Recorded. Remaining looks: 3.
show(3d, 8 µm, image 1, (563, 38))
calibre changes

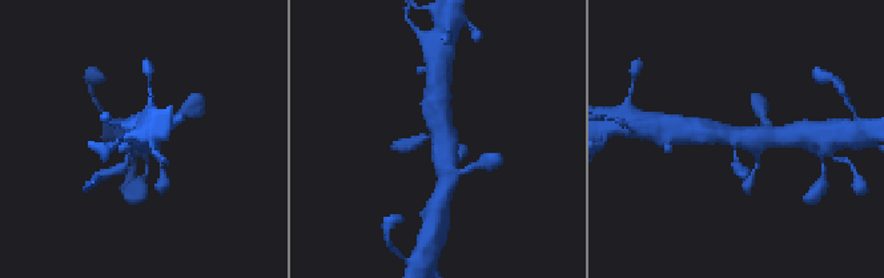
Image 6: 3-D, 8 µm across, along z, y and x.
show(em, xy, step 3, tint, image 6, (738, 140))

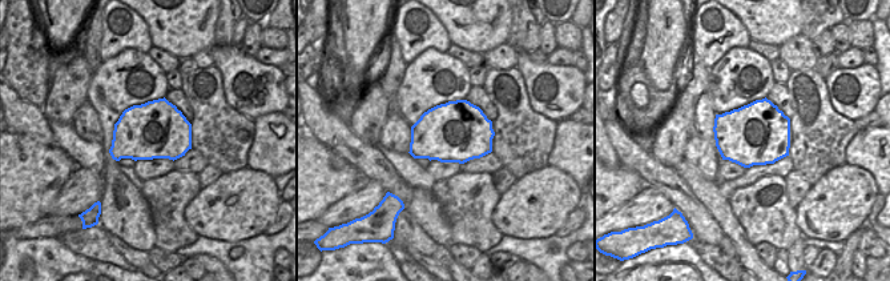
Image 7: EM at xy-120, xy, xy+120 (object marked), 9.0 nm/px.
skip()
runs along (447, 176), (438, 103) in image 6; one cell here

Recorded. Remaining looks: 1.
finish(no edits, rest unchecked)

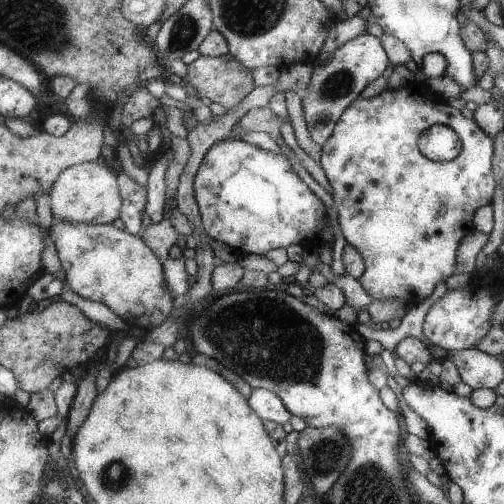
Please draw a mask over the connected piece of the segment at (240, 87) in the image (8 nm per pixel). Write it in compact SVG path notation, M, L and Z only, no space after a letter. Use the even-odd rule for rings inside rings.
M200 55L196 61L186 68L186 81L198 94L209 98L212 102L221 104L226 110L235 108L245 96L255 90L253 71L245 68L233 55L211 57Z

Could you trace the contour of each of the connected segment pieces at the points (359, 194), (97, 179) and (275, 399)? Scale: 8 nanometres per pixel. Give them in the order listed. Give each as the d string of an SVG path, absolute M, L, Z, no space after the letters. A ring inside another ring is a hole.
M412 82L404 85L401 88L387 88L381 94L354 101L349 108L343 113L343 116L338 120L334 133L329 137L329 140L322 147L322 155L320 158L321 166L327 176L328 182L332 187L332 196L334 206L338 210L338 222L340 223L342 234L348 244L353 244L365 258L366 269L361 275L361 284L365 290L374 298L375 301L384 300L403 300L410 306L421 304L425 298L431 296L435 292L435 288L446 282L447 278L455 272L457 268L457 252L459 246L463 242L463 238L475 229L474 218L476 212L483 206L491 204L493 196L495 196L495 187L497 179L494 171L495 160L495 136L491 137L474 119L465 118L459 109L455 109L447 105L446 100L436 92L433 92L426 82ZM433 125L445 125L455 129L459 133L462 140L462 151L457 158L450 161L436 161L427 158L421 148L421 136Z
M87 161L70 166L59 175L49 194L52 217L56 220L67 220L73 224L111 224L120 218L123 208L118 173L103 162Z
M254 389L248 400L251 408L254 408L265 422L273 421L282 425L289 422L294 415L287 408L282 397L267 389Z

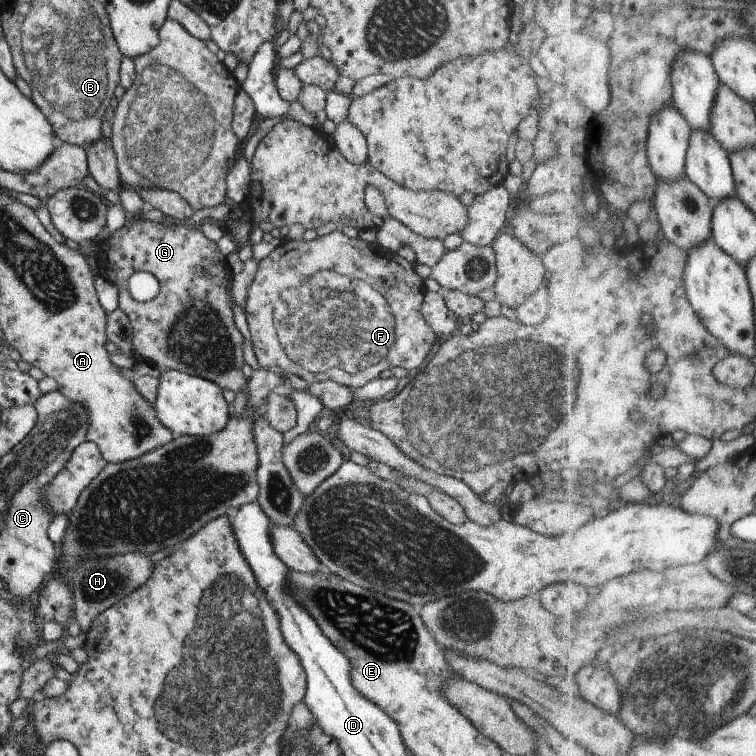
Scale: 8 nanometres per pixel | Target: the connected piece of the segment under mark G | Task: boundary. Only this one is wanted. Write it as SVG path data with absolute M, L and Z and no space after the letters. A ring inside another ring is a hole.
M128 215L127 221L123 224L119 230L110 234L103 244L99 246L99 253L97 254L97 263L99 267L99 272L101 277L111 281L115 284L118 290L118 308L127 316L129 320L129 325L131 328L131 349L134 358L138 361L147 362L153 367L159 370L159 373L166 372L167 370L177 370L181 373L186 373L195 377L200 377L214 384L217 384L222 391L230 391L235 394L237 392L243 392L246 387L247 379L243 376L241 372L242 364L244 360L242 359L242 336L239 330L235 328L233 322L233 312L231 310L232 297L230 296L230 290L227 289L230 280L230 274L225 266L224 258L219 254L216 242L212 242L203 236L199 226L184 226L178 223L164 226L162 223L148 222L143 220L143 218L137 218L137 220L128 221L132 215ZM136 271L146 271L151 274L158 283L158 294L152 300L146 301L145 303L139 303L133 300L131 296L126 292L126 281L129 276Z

================================

REQUIREMENT
Each record needs to be reproduced exactly, and no image should be carried over.

ANSWER
Recorded. Remaining looks: 3.
show(3d, 8 µm, image 1, (563, 38))
calibre changes

Image 6: 3-D, 8 µm across, along z, y and x.
show(em, xy, step 3, tint, image 6, (738, 140))

Image 7: EM at xy-120, xy, xy+120 (object marked), 9.0 nm/px.
skip()
runs along (447, 176), (438, 103) in image 6; one cell here

Recorded. Remaining looks: 1.
finish(no edits, rest unchecked)

Please draw a mask over the connected piece of the segment at (240, 87) in the image (8 nm per pixel). Write it in compact SVG path notation, M, L and Z only, no space after a letter. Use the even-odd rule for rings inside rings.
M200 55L196 61L186 68L186 81L198 94L209 98L212 102L221 104L226 110L235 108L245 96L255 90L253 71L245 68L233 55L211 57Z

Could you trace the contour of each of the connected segment pieces at the points (359, 194), (97, 179) and (275, 399)? Scale: 8 nanometres per pixel. Give them in the order listed. Give each as the d string of an SVG path, absolute M, L, Z, no space after the letters. A ring inside another ring is a hole.
M412 82L404 85L401 88L387 88L381 94L354 101L349 108L343 113L343 116L338 120L334 133L329 137L329 140L322 147L322 155L320 158L321 166L327 176L328 182L332 187L332 196L334 206L338 210L338 222L340 223L342 234L348 244L353 244L365 258L366 269L361 275L361 284L365 290L374 298L375 301L384 300L403 300L410 306L421 304L425 298L431 296L435 292L435 288L446 282L447 278L455 272L457 268L457 252L459 246L463 242L463 238L475 229L474 218L476 212L483 206L491 204L493 196L495 196L495 187L497 179L494 171L495 160L495 136L491 137L474 119L465 118L459 109L455 109L447 105L446 100L436 92L433 92L426 82ZM433 125L445 125L455 129L459 133L462 140L462 151L457 158L450 161L436 161L427 158L421 148L421 136Z
M87 161L70 166L59 175L49 194L52 217L56 220L67 220L73 224L111 224L120 218L123 208L118 173L103 162Z
M254 389L248 400L251 408L254 408L265 422L273 421L282 425L289 422L294 415L287 408L282 397L267 389Z

Scale: 8 nanometres per pixel | Target: the connected piece of the segment under mark G | Task: boundary. Only this one is wanted. Write it as SVG path data with absolute M, L and Z and no space after the letters. A ring inside another ring is a hole.
M128 215L127 221L123 224L119 230L110 234L103 244L99 246L99 253L97 254L97 263L99 267L99 272L101 277L111 281L115 284L118 290L118 308L127 316L129 320L129 325L131 328L131 349L134 358L138 361L147 362L153 367L159 370L159 373L166 372L167 370L177 370L181 373L186 373L195 377L200 377L214 384L217 384L222 391L230 391L235 394L237 392L243 392L246 387L247 379L243 376L241 372L242 364L244 360L242 359L242 336L239 330L235 328L233 322L233 312L231 310L232 297L230 296L230 290L227 289L230 280L230 274L225 266L224 258L219 254L216 242L212 242L203 236L199 226L184 226L178 223L164 226L162 223L148 222L143 220L143 218L137 218L137 220L128 221L132 215ZM136 271L146 271L151 274L158 283L158 294L152 300L146 301L145 303L139 303L133 300L131 296L126 292L126 281L129 276Z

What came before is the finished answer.